Small win for AOPA over FlightPrep

Always interesting when two of the biggies get into it. Good for AOPA .
 
http://www.aopa.org/News-and-Video/All-News/2014/July/24/Judge-dismisses-patent-case-against-AOPA

At least someone has the huevos to stand up against SD Holdings. Gonna take a lot of work to undo the damage done by Runwayfinder and SkyVector.

Of course, this is just a jurisdiction issue, not a full win yet.

A. skyvector is an incredible tool that hopefully will someday add free flight planning.

B. AOPA won nothing, the judge threw it out due to jurisdiction and venue not merits. SD can refile anytime they want and the suit will go forward.
 
A. skyvector is an incredible tool that hopefully will someday add free flight planning.
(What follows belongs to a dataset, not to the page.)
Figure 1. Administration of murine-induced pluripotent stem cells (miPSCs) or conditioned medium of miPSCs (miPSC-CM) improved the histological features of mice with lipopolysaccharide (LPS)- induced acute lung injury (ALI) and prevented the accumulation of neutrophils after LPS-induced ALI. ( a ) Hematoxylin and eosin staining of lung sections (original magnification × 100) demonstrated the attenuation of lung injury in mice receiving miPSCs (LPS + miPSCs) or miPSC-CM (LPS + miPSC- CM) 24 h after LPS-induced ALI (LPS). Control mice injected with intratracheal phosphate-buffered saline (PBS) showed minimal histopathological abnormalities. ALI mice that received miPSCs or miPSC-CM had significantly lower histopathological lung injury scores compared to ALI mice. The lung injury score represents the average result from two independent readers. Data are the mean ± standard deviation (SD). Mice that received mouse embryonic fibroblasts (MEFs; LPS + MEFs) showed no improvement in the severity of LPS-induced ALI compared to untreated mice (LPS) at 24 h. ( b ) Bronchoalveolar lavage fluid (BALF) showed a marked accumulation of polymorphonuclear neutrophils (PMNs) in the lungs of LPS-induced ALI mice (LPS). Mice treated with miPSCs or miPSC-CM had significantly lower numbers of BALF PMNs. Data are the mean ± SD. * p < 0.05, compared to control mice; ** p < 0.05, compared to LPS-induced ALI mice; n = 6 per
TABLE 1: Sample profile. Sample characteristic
B. AOPA won nothing, the judge threw it out due to jurisdiction and venue not merits. SD can refile anytime they want and the suit will go forward.

A. No doubt. But it comes with a fine dribble of FlightPrep's patent on the chin, and with my goatee, that doesn't sound particularly tempting. It gets sticky, and I don't share FlightPrep's desire for the taste.
B. I admitted as much in the OP. Its merely a jurisdictional battle, but AOPA does retain the rights to recoup legal fees when someone finally sees the patent for what it is.

I'd love to see SD Holdings have the balls to go after Google....since they must have stolen their idea for Google Maps from them....
 
Reflecting on this...

Was it SD Holdings that caused RunwayFinder.com to go dark? If not, refresh my memory who RF got tangled up with.
 
Reflecting on this...

Was it SD Holdings that caused RunwayFinder.com to go dark? If not, refresh my memory who RF got tangled up with.

It was SD Holdings. SD owns 1 thing, Flight Prep.

SkyVector, RunwayFinder and Navgator all got into it with them.

SkyVector got on their knees, the others quit playing.
 
B. AOPA won nothing, the judge threw it out due to jurisdiction and venue not merits. SD can refile anytime they want and the suit will go forward.
Wasn't exactly nothing. FlightPrep filed the suit in its friendly local Federal court, in Portland, Oregon. Now they'll have to litigate the case, if at all, on AOPA's home turf in Maryland. It will make a substantial difference in the cost of the litigation, as well as the risks.
 
A. skyvector is an incredible tool that hopefully will someday add free flight planning.

A. Already exists.


B. Hard for me to say well done to AOPA, but well done. Now - if they would only show this kind of zeal with the feds, we might get somewhere.
 
I used FlightPrep up until SD pulled this stunt. Deleted it from my computer and never looked back.